First to hit the Observatory stage was an interesting choice to open for Bad Religion, Dave Hause & the Mermaids. I do not know to how fully describe them except that they are an indie folk pop rock outfit that is upbeat. Frontman Dave Hause has a soulful voice that is similar in style to Ed Sheeran. From “Eye Aye I” to “Weathervane,” “We Could Be Kings,” “Civil Lives,” “Dirty Fucker,” and “The Ditch,” the group did their best to make the crowd jovial. However, I thought the group was a mismatch for this night. You have a bunch of punk rockers looking to knock some heads in the pits, and the opening act has a folksy style in their music. Do not get me wrong, they sounded decent, but I would have preferred a band that was right up the hardcore ally.

Full Dave Hause & The Mermaids gallery below:

After Hause finished up, out came the legendary hardcore outfit Bad Religion. As soon as they went into “Them and Us,” the crowd started creating the tornado of destruction in the pits. Longtime frontman Greg Graffin generated a lot of energy in the venue with his simple yet effective singing style that was to the point of each song. The guitar duo of Brian Baker (lead) and Mike Dimkich (rhythm) was spot on and caused the fans to crank their necks in circular and back-and-forth motion. Miller wore a 1950s style college sweater with a huge letter on the front, all the while spitting out harmonious riffs. Dimkich really impressed with his silk and dynamite solos. Jay Bentley thunderously wailed away on the bass, while Jamie Miller was a speedster and conqueror on the drums.

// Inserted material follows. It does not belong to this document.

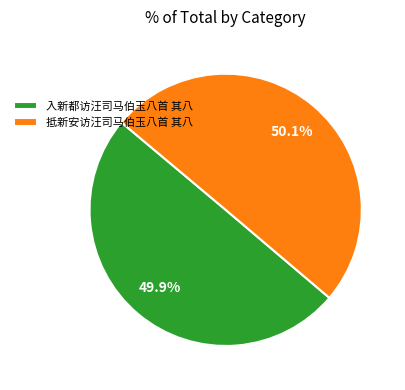

The 入新都访汪司马伯玉八首 其八 slice represents 63% of the pie. True or false?

False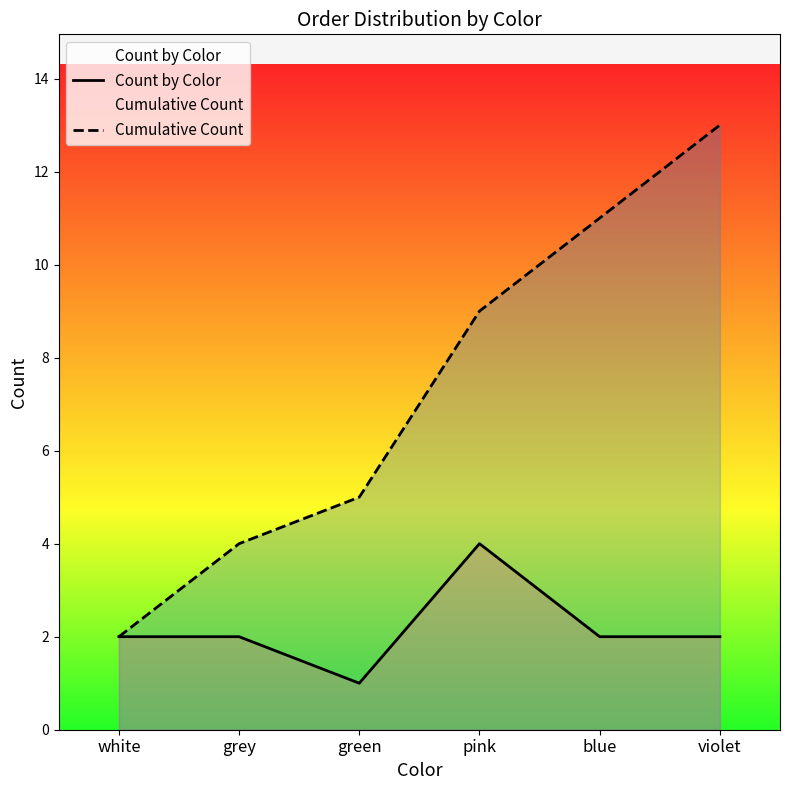

Reading left to right, extract all data points from this chart.

Count by Color: 2	2	1	4	2	2
Cumulative Count: 2	4	5	9	11	13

Most of the songs that Bad Religion performed were under 3 minutes at least, which explained why they played 28 songs, the biggest set list I have ever heard, and it only took an hour and a half to get through it. Known for singing about topics like war, politics (mostly left wing), religion, humanitarianism, etc., Bad Religion may have a hardcore style, but they have been known to make it harmonious and melodic. From “End of History” to “Fuck You,” “Stranger Than Fiction,” “Dearly Beloved,” “Chaos from Within,” “Los Angeles is Burning,” “My Sanity,” “Sinister Rogue,” “Recipe for Hate,” “I Want to Conquer the World,” “New Dark Ages,” “Fuck Armageddon…This is Hell,” and “Sorrow,” the crowd of punks rejoiced for hearing their favorite tunes. After a quick breather, Graffin and company returned to deliver 2 more classic tunes that gave fans a second wind, “Infected” and “American Jesus.”

Full Bad Religion gallery below:

Every song Bad Religion played was easy to sing to and I was really digging it all. Age of Unreason may be an album that attacks our President, but they did not spend much time bashing him. They just stuck to music, spreading their message, and having punk rock fun. I never thought I would end up liking Bad Religion, but I did. The Observatory sold out just to see these guys show us what punk rock is all about. They spread their gospel of hardcore, and the congregation returned home, feeling replenished in their hardcore punk souls. After 40 years, they can still create electricity, even though this is my first time. To Bad Religion and Dave Hause & the Mermaids, I salute you. Horns up!!!